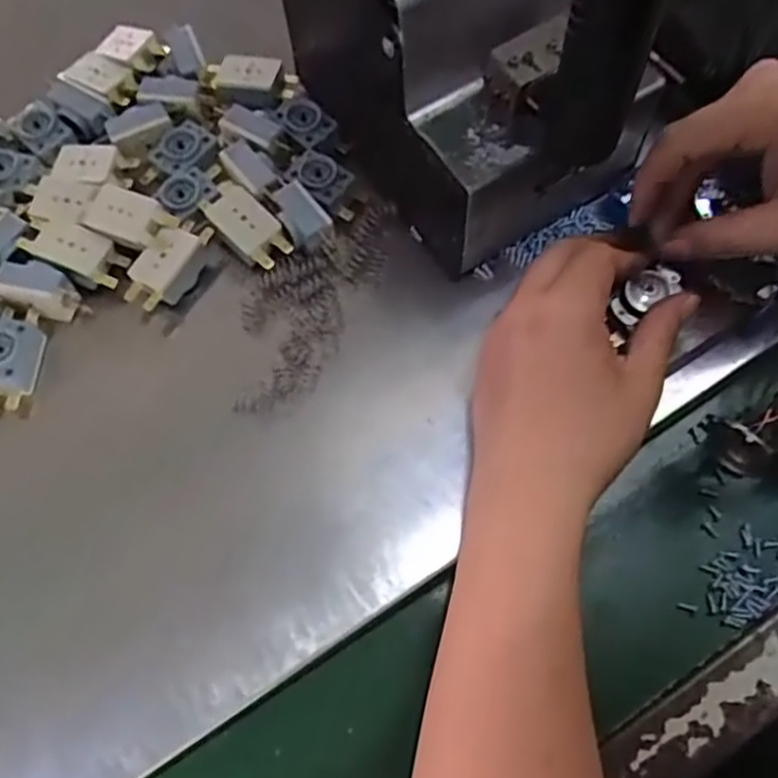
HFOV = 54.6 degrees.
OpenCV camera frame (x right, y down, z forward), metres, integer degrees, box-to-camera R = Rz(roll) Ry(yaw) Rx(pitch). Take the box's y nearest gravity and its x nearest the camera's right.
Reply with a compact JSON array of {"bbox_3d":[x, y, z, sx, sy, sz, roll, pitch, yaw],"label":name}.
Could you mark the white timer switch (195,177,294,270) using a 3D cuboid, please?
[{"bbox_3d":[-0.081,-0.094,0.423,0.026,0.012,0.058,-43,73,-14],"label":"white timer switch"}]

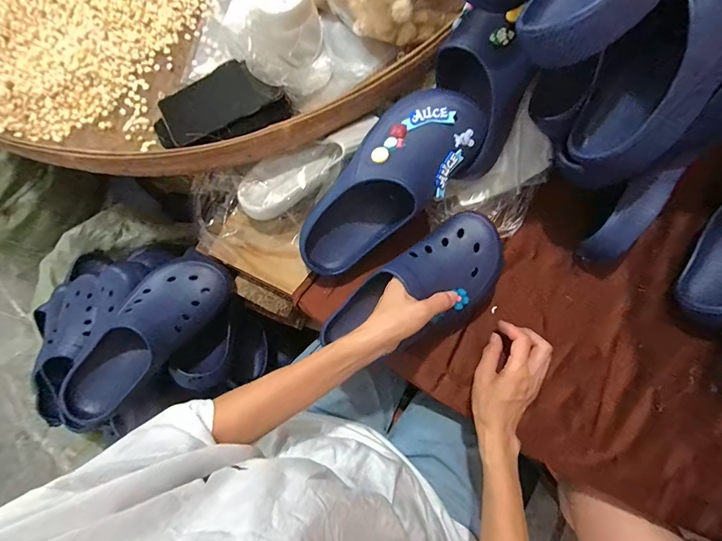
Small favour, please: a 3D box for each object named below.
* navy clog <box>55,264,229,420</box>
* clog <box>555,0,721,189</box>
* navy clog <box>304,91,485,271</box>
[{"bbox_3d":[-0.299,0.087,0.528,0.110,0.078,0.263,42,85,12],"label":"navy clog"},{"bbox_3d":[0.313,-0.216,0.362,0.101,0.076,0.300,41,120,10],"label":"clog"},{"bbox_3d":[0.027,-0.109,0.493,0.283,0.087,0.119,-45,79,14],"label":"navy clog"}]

········

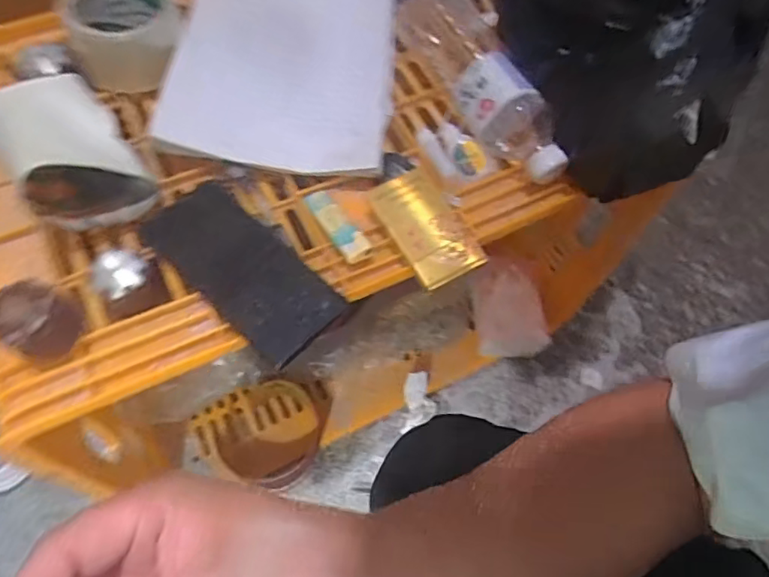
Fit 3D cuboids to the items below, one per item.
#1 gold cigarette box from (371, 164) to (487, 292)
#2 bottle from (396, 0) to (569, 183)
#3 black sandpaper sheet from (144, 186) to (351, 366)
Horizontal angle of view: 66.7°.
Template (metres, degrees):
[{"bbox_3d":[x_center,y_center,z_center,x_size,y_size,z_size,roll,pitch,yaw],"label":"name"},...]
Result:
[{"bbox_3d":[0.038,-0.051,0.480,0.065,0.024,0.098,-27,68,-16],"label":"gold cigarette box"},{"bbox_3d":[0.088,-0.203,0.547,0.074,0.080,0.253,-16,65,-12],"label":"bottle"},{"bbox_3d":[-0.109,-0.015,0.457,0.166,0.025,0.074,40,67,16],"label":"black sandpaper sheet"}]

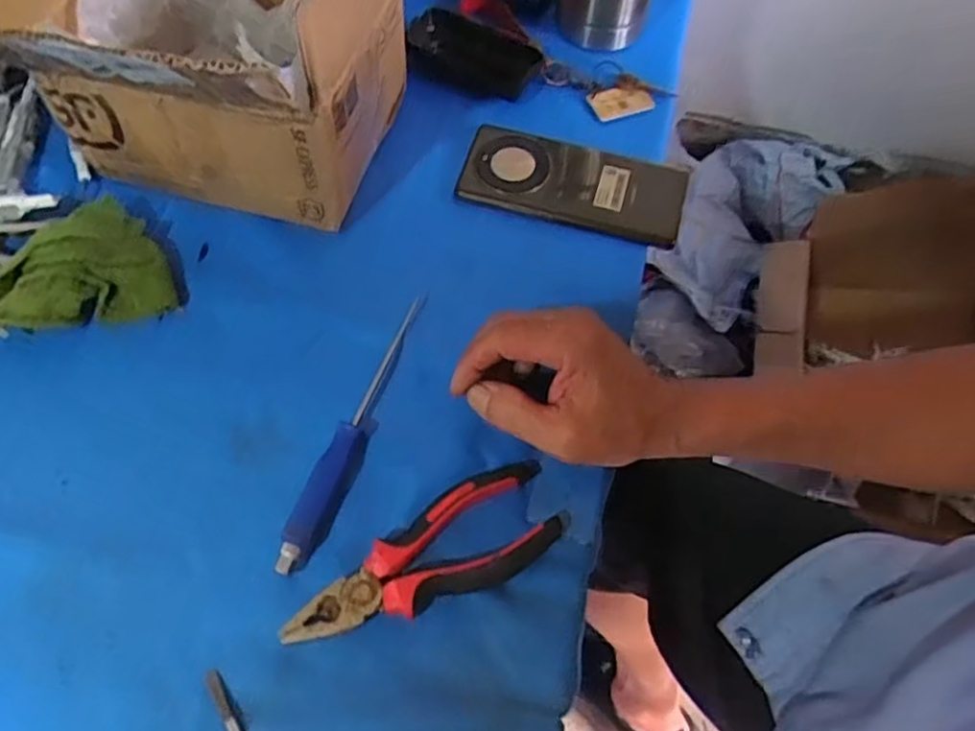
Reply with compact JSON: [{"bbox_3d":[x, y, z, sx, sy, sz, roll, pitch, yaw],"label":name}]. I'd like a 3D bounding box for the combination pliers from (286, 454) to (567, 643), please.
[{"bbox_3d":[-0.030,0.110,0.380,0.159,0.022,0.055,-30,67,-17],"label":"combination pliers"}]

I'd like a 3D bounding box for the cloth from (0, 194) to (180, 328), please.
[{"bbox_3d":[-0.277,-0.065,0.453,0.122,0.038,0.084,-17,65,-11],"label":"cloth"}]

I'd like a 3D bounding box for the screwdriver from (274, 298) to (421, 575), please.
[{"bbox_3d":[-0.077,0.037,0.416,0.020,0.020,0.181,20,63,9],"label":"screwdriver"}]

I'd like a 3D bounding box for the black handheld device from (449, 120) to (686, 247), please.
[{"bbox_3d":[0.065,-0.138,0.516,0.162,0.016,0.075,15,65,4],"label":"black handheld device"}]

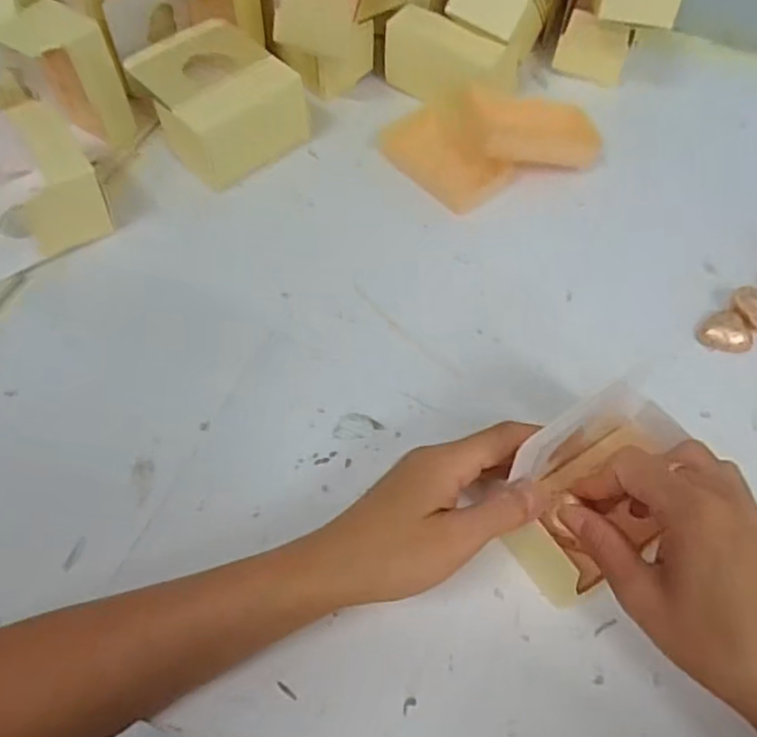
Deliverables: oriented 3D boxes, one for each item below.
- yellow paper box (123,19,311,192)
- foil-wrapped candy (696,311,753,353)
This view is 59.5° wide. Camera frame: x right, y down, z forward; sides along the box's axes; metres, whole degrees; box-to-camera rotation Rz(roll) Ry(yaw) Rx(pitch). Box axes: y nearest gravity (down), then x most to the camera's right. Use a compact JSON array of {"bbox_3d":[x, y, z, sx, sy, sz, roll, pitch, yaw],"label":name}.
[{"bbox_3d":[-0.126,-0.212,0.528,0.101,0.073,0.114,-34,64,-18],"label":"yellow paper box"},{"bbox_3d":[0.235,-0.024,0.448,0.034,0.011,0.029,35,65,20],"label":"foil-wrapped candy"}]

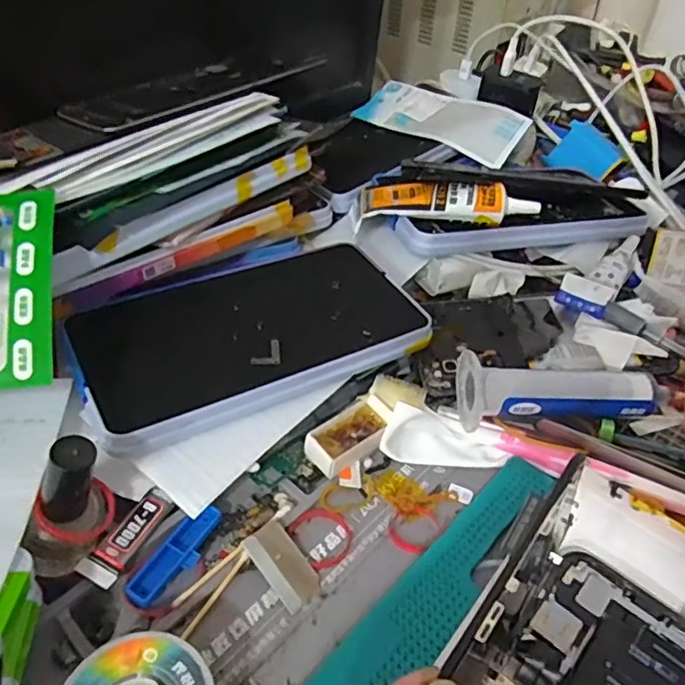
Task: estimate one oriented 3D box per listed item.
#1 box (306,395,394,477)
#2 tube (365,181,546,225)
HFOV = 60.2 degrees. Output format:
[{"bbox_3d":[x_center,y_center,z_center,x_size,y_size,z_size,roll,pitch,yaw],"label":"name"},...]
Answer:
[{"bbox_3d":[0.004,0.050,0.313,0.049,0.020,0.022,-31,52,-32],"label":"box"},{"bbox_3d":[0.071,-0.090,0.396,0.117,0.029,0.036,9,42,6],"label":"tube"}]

········

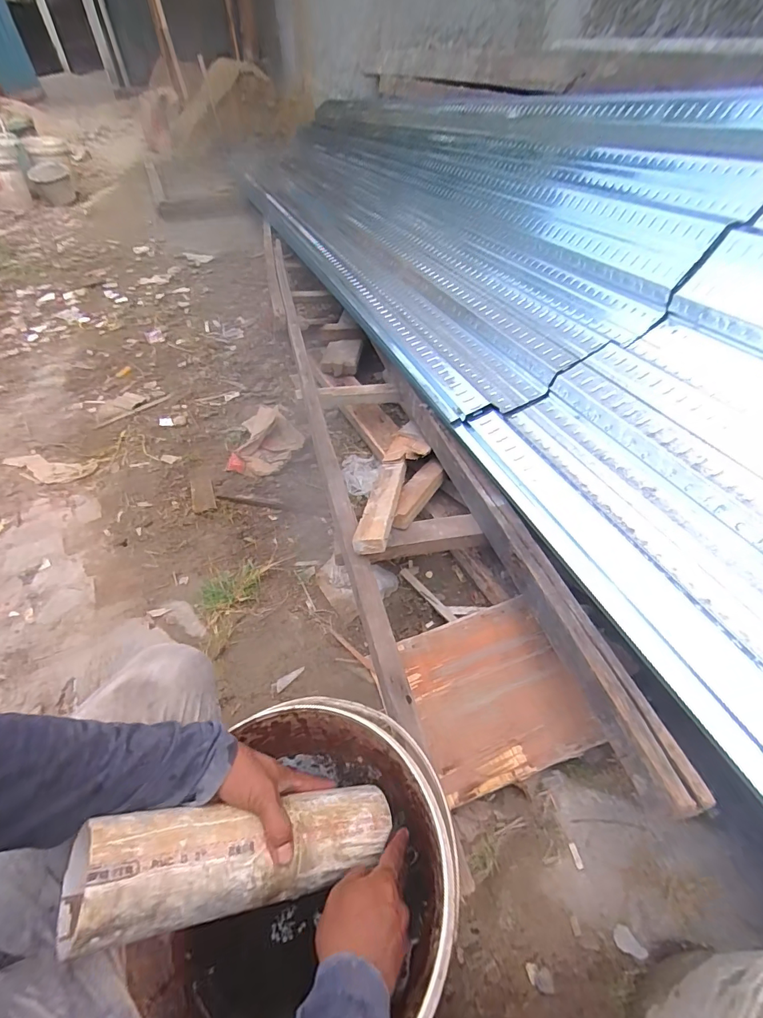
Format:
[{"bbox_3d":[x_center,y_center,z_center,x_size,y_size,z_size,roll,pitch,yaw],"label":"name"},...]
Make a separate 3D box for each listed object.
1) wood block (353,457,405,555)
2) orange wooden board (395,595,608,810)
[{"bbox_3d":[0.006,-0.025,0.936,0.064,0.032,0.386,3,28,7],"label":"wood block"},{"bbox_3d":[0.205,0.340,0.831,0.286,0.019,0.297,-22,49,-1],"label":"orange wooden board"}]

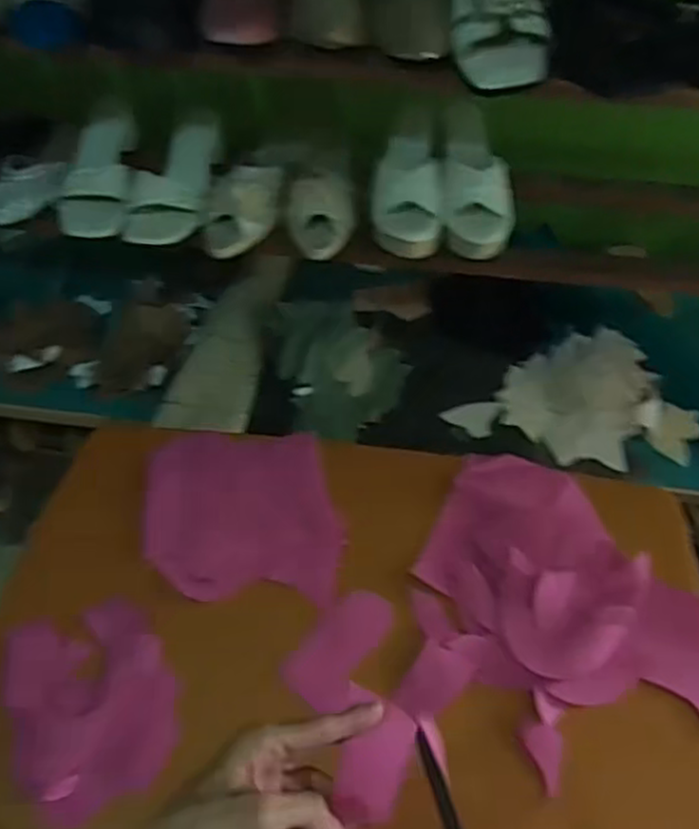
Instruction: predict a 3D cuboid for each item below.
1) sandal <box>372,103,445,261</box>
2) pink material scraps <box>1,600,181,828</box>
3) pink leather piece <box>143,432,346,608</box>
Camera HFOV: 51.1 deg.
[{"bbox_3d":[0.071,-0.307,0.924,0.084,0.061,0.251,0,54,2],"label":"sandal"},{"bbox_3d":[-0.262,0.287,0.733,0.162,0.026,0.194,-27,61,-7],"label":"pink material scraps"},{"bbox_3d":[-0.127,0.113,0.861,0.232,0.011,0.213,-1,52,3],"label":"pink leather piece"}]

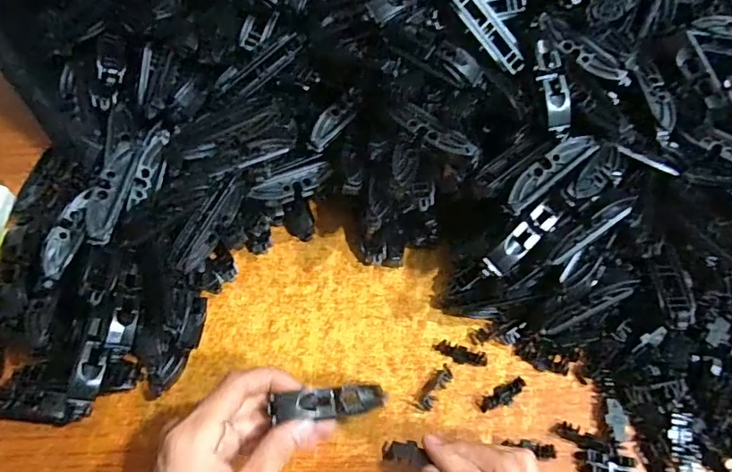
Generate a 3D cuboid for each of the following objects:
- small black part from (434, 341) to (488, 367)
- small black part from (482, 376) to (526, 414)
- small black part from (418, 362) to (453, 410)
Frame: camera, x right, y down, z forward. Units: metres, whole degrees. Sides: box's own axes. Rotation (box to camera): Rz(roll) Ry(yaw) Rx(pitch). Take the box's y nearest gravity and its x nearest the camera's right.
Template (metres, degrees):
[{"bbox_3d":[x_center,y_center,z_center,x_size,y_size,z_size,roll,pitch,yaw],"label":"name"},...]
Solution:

········

INSTRUCTIONS TO FOLLOW:
State how many lines of the data above contain the word "below", and include nothing other than that number.

WRITTEN ANSWER:
4